By April 11, 2020 No Comments

Here is a quick update on the status of PPP under the CARES Act, and the delays and difficulties on why small businesses are not getting funding quickly.

Summary of PPP under The CARES Act

On March 27, 2020, the Coronavirus Aid, Relief, and Economic Security Act (a.k.a., CARES Act) was signed into law introducing funding with the goal of preventing job loss and small business failuer due to lossed caused by the COVID-19 pandemic. One feature of the CARES Act provides qualifying small businesses, sole proprietors, independent contractors, nonprofit organizations, veterans organizations, and tribal businesses forgivable loans up to $10 million to cover payroll and other costs.  This is known as the Paycheck Protection Program (a.k.a., PPP).  The SBA has authorized a wide variety of financial institutions to make the PPP loans.

  • April 3, 2020 – Small businesses and sole proprietorships can start applying for and receive loans
  • April 10, 2020 – Independent contractors and self-employed individuals can start applying for and receive loans
  • June 30, 2020 – The last day to apply for and receive a loan. Keep in mind that the $349 billion allocated to PPP under the CARES Act may be exhausted before this date.
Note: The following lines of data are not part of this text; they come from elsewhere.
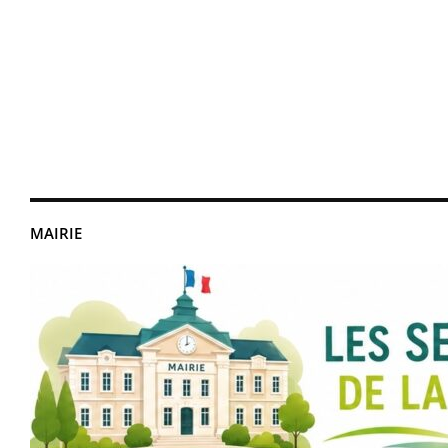
MAIRIE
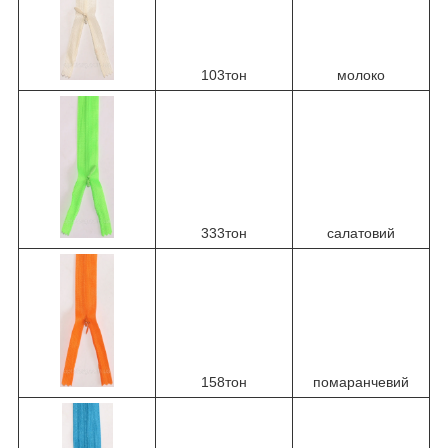
103тон
молоко
333тон
салатовий
158тон
помаранчевий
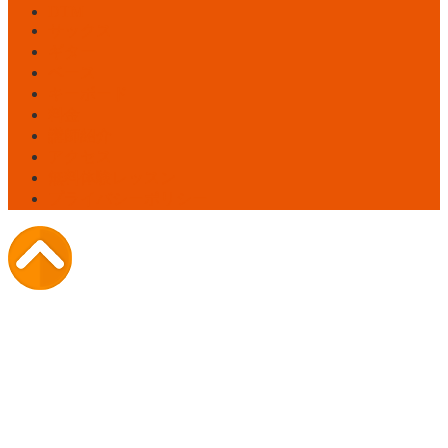
DTM
サックス
ギター
ベース
キーボード
料金
講師紹介
アクセス
無料体験レッスン
プライバシーポリシー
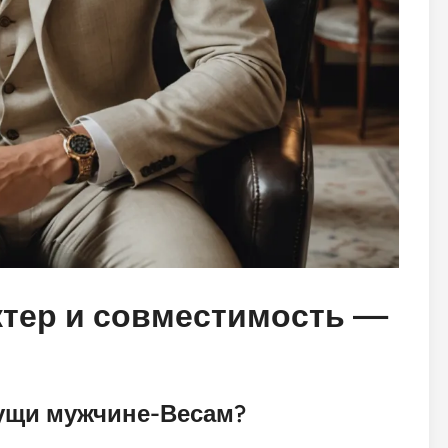
ктер и совместимость —
сущи мужчине-Весам?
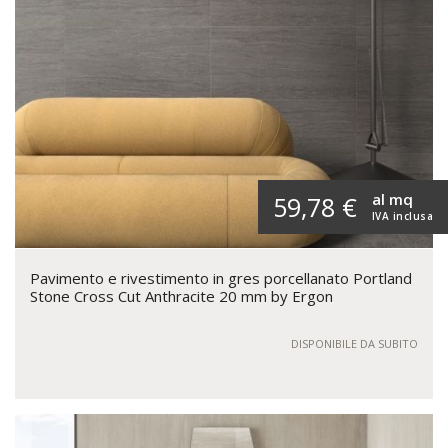
al mq
59,78 €
IVA inclusa
Pavimento e rivestimento in gres porcellanato Portland
Stone Cross Cut Anthracite 20 mm by Ergon
DISPONIBILE DA SUBITO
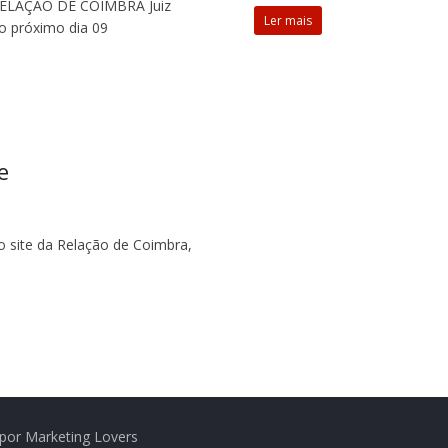
LAÇÃO DE COIMBRA Juiz
Ler mais
o próximo dia 09
e
 site da Relação de Coimbra,
por Marketing Lovers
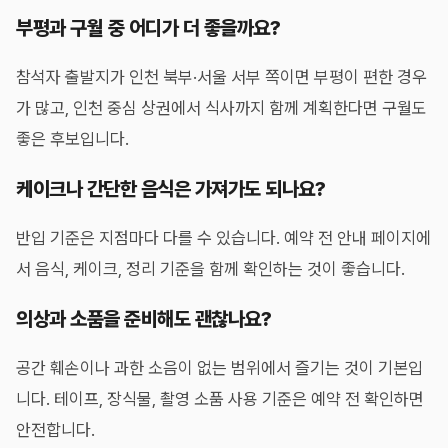
부평과 구월 중 어디가 더 좋을까요?
참석자 출발지가 인천 북부·서울 서부 쪽이면 부평이 편한 경우
가 많고, 인천 중심 상권에서 식사까지 함께 계획한다면 구월도
좋은 후보입니다.
케이크나 간단한 음식은 가져가도 되나요?
반입 기준은 지점마다 다를 수 있습니다. 예약 전 안내 페이지에
서 음식, 케이크, 정리 기준을 함께 확인하는 것이 좋습니다.
의상과 소품을 준비해도 괜찮나요?
공간 훼손이나 과한 소음이 없는 범위에서 즐기는 것이 기본입
니다. 테이프, 장식물, 촬영 소품 사용 기준은 예약 전 확인하면
안전합니다.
PPP loans are made on a first-come, first-served basis so prospective borrowers are encouraged to apply asap.

For frequently asked questions of PPP, see the Treasury Dept’s PPP FAQs.  The FAQs provide additional clarification regarding the interpretation of the CARES Act, including guidance on how to calculate “payroll costs” and how a relationship with a third-party payroll provider and/or Professional Employer Organization (“PEO”) should be viewed for purposes of the PPP.

Small Businesses

  • A few received their funds while many – that applied and their loans accepted – are still waiting and unsure of specific date of funding.
  • Some banks have turned away businesses, or are not taking applications, or have not started accepting applications.
  • Some banks require that you have a checking account, a credit card, and a previous loan to be considered while other banks require that you need to be an establised customer.

Banks

  • Most banks want to be certain they don’t end up with bad loans on their books even though the government is promising to guarantee the loans.
  • Banks are prioritizing exisitng customers because they don’t require additonal paperwork and often focus on customers who have a solid track record.
  • Another hold up is due to a legal issue that requires a promissory not for each loan. It wasn’t clear until April 8, 2020, whether banks should use their own contracts or ones drafted by the SBA since PPP is a government program.
  • Hundreds of thousands of applications are approved but are getting hung up at the SBA for technical issues.

Small Business Administration (SBA)

  • The Treasury Dept promised that PPP money could go to businesses the same day their application was approved. That didn’t happen.
  • As of April 8, 2020, the SBA has received more than 381,000 applications valued at $100 billion. Not many businesses are receiving that money yet.
  • One of the reason is a technical problem where their system was inundated with application and it stopped working on Monday. After the fix, the system is up and running.
  • For context, banks were submitting applications in a single day what they typically do in six months. Also, the SBA system normally approves loan applications in a matter of weeks, not days.